Structure-function analysis of the Bcl-2 oncoprotein. Addition of a heterologous transmembrane domain to portions of the Bcl-2 beta protein restores function as a regulator of cell survival.

The bcl-2 gene can potentially encode 26- and 22-kDa proteins that differ only in their carboxyl tails because of an alternative splicing mechanism. The larger of these proteins contains a hydrophobic transmembrane domain within its carboxyl terminus, resides (at least in part) in mitochondrial membranes and has been shown to prolong cell survival by blocking programmed cell death (also termed "apoptosis").
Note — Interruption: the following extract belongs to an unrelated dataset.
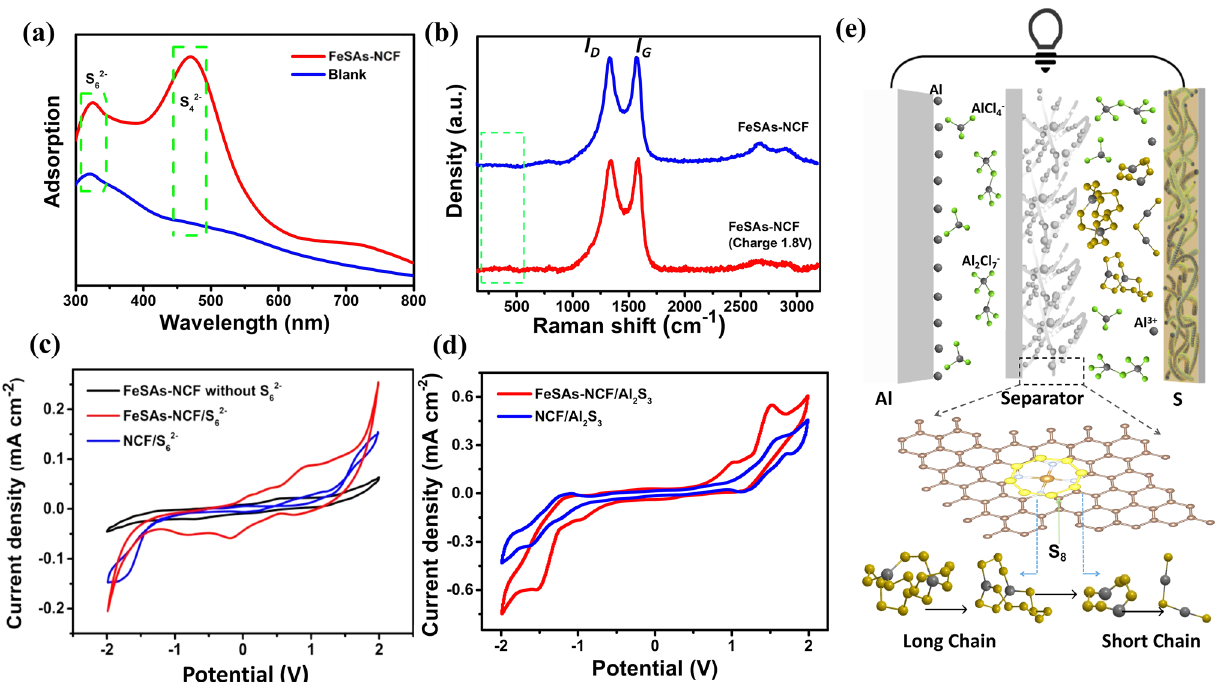
Fig. 4 a UV–Vis spectra of the electrolytes in the Al–S batteries with FeSAs-NCF and the blank cell after charge/discharge. b Raman spectra of pristine FeSAs-NCF and the FeSAs-NCF collected at a charge state of 1.8 V. c CV curves of the symmetric cells in the electrolyte containing S 2 − 6 . d CV curves of the symmetric cells with Al 2 S 3 . e Schematic illustration of inhibiting shuttle effect and catalyzing aluminum polysulfides of the Al–S battery with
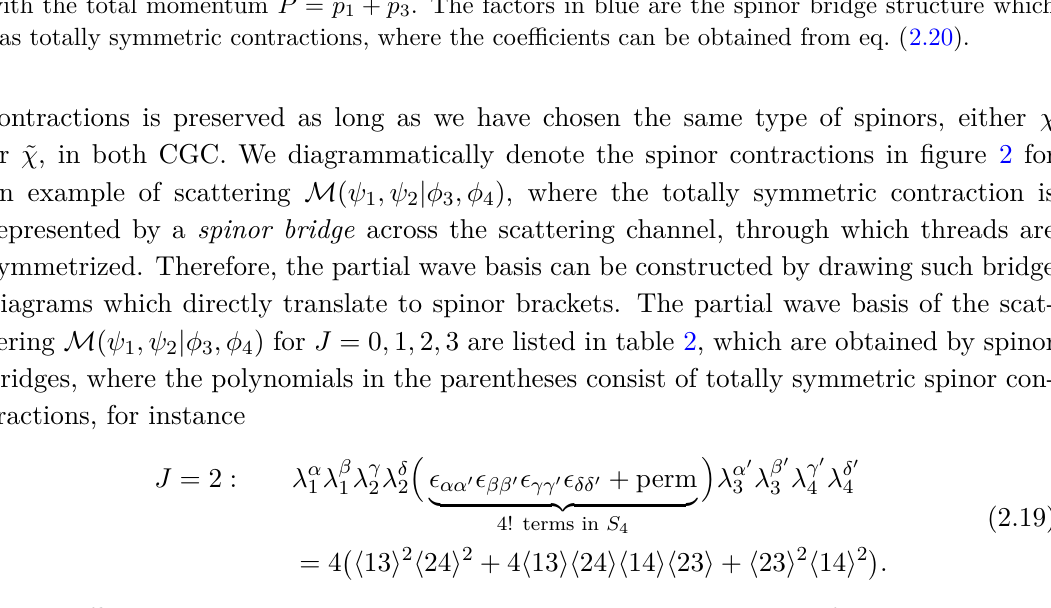
+ p . The factors in blue are the spinor bridge structure 1 3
To explore the function of the shorter 22-kDa Bcl-2 protein that lacks a transmembrane domain, DNAs encoding p26-Bcl-2-alpha or p22-Bcl-2-beta were expressed in an interleukin-3 (IL-3)-dependent hematopoietic cell line 32D. In contrast to p26-Bcl-2 alpha that markedly prolonged cell survival, p22-Bcl-2-beta did not extend the survival of 32D cells when cultured in the absence of IL-3. Expression in 32D cells of a chimeric DNA that fused portions of the open reading frame common to Bcl-2-alpha and Bcl-2-beta (amino-acids 1-195) with sequences encoding the transmembrane and cytosolic domains of the IL-2 receptor-alpha protein resulted in production of a Bcl-2/IL-2R fusion protein that was capable of prolonging 32D cell survival in the setting of IL-3 withdrawal. Based on fractionation of cells to produce crude heavy membrane, light membrane, nuclei, and cytosolic preparations, much of the p22-Bcl-2-beta protein appeared to reside in the cytosol, whereas Bcl-2-alpha and the Bcl-2/IL-2R chimeric proteins were found exclusively in fractions that also contained the inner mitochondrial membrane protein F1-beta-ATPase. Taken together, these findings demonstrate the importance of membrane association for the function and intracellular targeting of the apoptosis-blocking Bcl-2 protein. Furthermore, despite the strong evolutionary conservation of the carboxyl regions of Bcl-2-alpha proteins observed previously for mammalian and avian species, these data suggest that a heterologous transmembrane domain can be substituted without loss of function.